Hedwig and the Angry Inch

Hedwig (née Hansel) was born in East Berlin in 1961, the year the wall went up- As a young man, he found a GI, who was prepared to take him to the States and get married – but only after he had the appropriate surgery. The surgeon botched the job, leaving Hedwig with an “Angry Inch”. She went to the US with the GI but he soon dumped her in Kansas.

When the film starts, Hedwig is leading a band of Eastern European musicians who play songs based on her autobiographical tales of mutilation in salad bars of the Bilgewater restaurant chain. Despite the occasional customer wearing blonde Hedwig foam wigs, most diners are deeply offended, and it is not uncommon for the gigs to end with walkouts and/or fist fights.

Hedwig’s manager organises concerts throughout the country, always close to the megagigs played by Hedwig’s nemesis Tommy Gnosis. Tommy used to be in the band but now is a proper pop star, much to the disgust of Hedwig, who claims she wrote all his songs. Her main aim now is to have the press photograph Tommy and her together which would somehow prove her authorship of his hits.

Plot is probably not the most important aspect of Hedwig and the Angry Inch, nor are production values, and the film wears its low budget as a badge of honour. There are a lot of metaphors about a divided self/city, some inventive use of cartoons, and all in all its a whole bunch of fun while championing transgressive sexuality.
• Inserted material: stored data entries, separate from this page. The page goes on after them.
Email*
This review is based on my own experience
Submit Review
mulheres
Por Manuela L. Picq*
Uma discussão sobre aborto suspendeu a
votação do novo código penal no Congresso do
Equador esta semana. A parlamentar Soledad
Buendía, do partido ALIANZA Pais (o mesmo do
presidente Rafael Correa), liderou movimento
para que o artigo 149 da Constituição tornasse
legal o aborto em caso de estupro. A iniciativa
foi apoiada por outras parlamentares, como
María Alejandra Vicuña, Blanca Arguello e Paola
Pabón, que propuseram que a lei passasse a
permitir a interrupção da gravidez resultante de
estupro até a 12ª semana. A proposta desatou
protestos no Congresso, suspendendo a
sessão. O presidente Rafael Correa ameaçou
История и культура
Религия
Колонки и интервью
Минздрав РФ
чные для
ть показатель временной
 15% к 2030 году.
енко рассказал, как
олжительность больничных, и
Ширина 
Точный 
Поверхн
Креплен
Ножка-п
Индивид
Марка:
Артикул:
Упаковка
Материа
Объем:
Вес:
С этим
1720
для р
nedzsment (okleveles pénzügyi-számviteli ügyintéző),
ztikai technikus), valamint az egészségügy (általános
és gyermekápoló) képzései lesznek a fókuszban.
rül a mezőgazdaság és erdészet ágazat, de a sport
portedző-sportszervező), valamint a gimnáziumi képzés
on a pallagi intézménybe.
What’s not to like?

Well, I definitely think that its a film to see – if only because its not just that they don’t make films like this any more, they never made films like this. But for a musical (the film started as an off Broadway musical and contains lots of songs), most of the music isn’t great. The songs are ok, hummable maybe, but nothing you remember after you’ve left the cinema.

So, although the film aspires towards being a new Rocky Horror Picture Show (boy, it wants to be Rocky Horror) or Cabaret, maybe, it lacks something that makes those films so special. In Rocky Horror and Cabaret, you knew that you were never far away from an astounding song – so much so, that you’re prepared to blank out the few duds on the soundtrack. Here, less so.

Maybe its not fair to say that a film is not as good as two great films in the same genre, so let’s look at it a different way. Hedwig teaches Tommy to throw away his early bland influences – Frampton Comes Alive, or Kansas, Boston, Europe, America, Asia and all those bands that make you travel sick. Instead she points him towards Bowie, Iggy and Lou Reed – role models for any aspirant musician.

But if you listen to the music in the film, there may be the occasional song that sounds a little like Bowie in his singalong era, but we rarely or never come anywhere close to the danger of Iggy and Lou Reed. Instead, the sound tends more towards MOR. Which is fine as far as it goes – plenty of MOR can be perfectly pleasant to listen to – but the contrast with the angry lyrics appears to be purely accidental. These are songs that think they are dangerous, but really aren’t.

By a strange twist of fate, Hedwig and the Angry Inch was released twenty years ago around the same time as Moulin Rouge. While I know which one I’d prefer to see (and its not Baz Luhrmann’s overblown waste of a huge budget), both films share some common features. They are each a little too eager to be loved, all fur coat and no knickers as they say where I’m from. And while Hedwig may show contempt for the idea of wearing knickers, sometimes you need the structure to stop the house from falling down.

Let’s finish now before the metaphors destroy themselves. Yes, do go and see this film (if its still showing 20 years on). It is good. It’s just not quite as good as it thinks it is.